I guess my worst moment was when someone was playing my Les Paul and dropped it and broke the headstock. I really wanted to scream at him but we were on stage in front of 300 people so my anger was put on hold. It was a real show stopper moment. I felt so bad I put it in the case, took it home, bought a strat, and did'nt get it fixed until 3 years later.


----------



## clarkee (Feb 12, 2006)

i had an old peavy predator.. lol.. locked in the strap.. went for a throw on stage and the strap busted.. flew off and hit someone in the audience.. that guitar disappeared fast!! good riddence lol


----------



## PintoMusic (Feb 5, 2006)

I can't type it out all over again but I blogged about it at:
blog.myspace.com/index.cfm?fuseaction=blog.view&friendID=11434921&blogID=93215064


----------



## speedster (Nov 11, 2009)

I had a late 50's and an early 60's strats back when I was a kid and eventually the guitars where lossed or thrown out during the various moves our family made back then.....

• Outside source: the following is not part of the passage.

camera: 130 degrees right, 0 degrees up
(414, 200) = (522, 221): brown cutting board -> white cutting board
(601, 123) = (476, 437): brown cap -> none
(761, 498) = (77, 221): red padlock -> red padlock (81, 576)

today they would be worth ???????????? 

Tragic... 

My son reminds me daily what an idiot I had to be back then .....but who would have guessed how the pricing has gone.


----------



## Mooh (Mar 7, 2007)

Nothing tragic, thankfully, but there have been severe accidents and near misses.

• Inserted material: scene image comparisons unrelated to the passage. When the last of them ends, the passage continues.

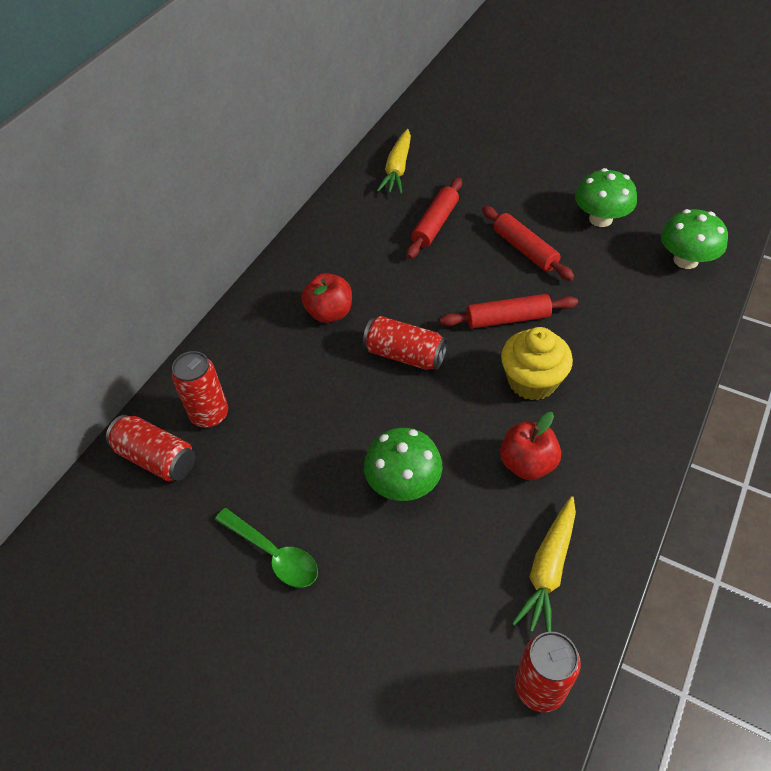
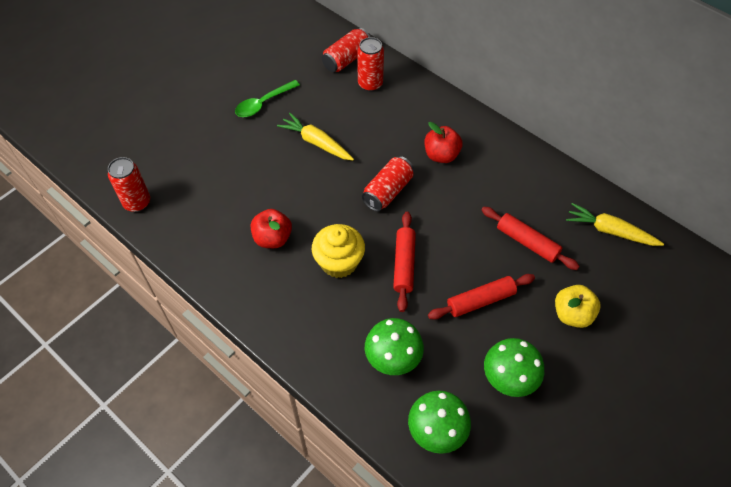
camera: 100 degrees right, 5 degrees up
(403, 483) = (284, 169): green mushroom -> green mushroom (393, 357)
(509, 185) = (572, 314): none -> yellow apple
(548, 569) = (198, 227): yellow carrot -> yellow carrot (316, 143)

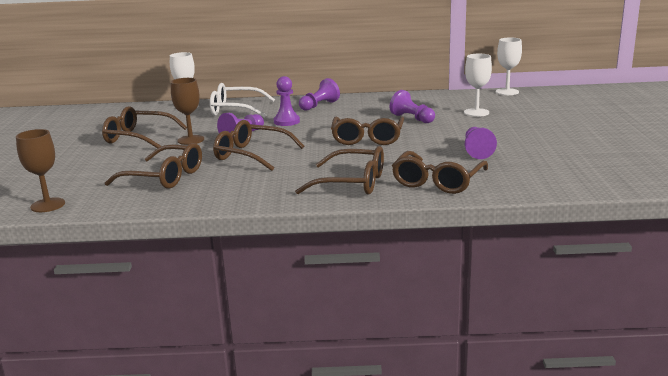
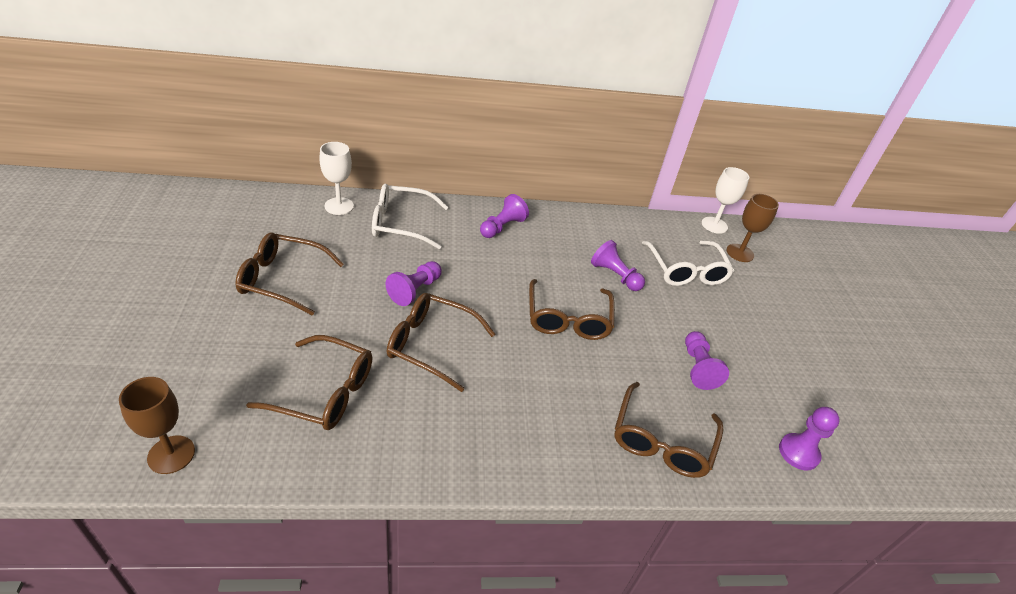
camera: 10 degrees left, 20 degrees up
(191, 140) = (351, 295): brown goblet -> brown goblet (740, 253)
(286, 121) = (466, 263): purple pawn -> purple pawn (798, 453)
(352, 183) = (562, 434): brown glasses -> none
(476, 112) = (686, 271): white goblet -> white glasses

'70s Tele Deluxe gets hit by falling stage lights and ends up on the dance floor. Required neck reset and the tilt adjustment never worked right again.

Studio lackie, without my permission, takes my Beneteau 12 string out of it's stand and lays it on the floor so that someone else can use my stand. 2 or 3 takes later I hop off my stool and crack the top. Luckily it was an easy fix as it was close to the edge. Nobody with any brains touches my stuff anymore.

Festival stage hands, just doing their job, pulling cables during our set, topple a guitar stand with my Godin fretless Acousti-bass in it. Top is cracked, one machine head broken, and I had to play my parts on acoustic guitar...the show must go on and all that.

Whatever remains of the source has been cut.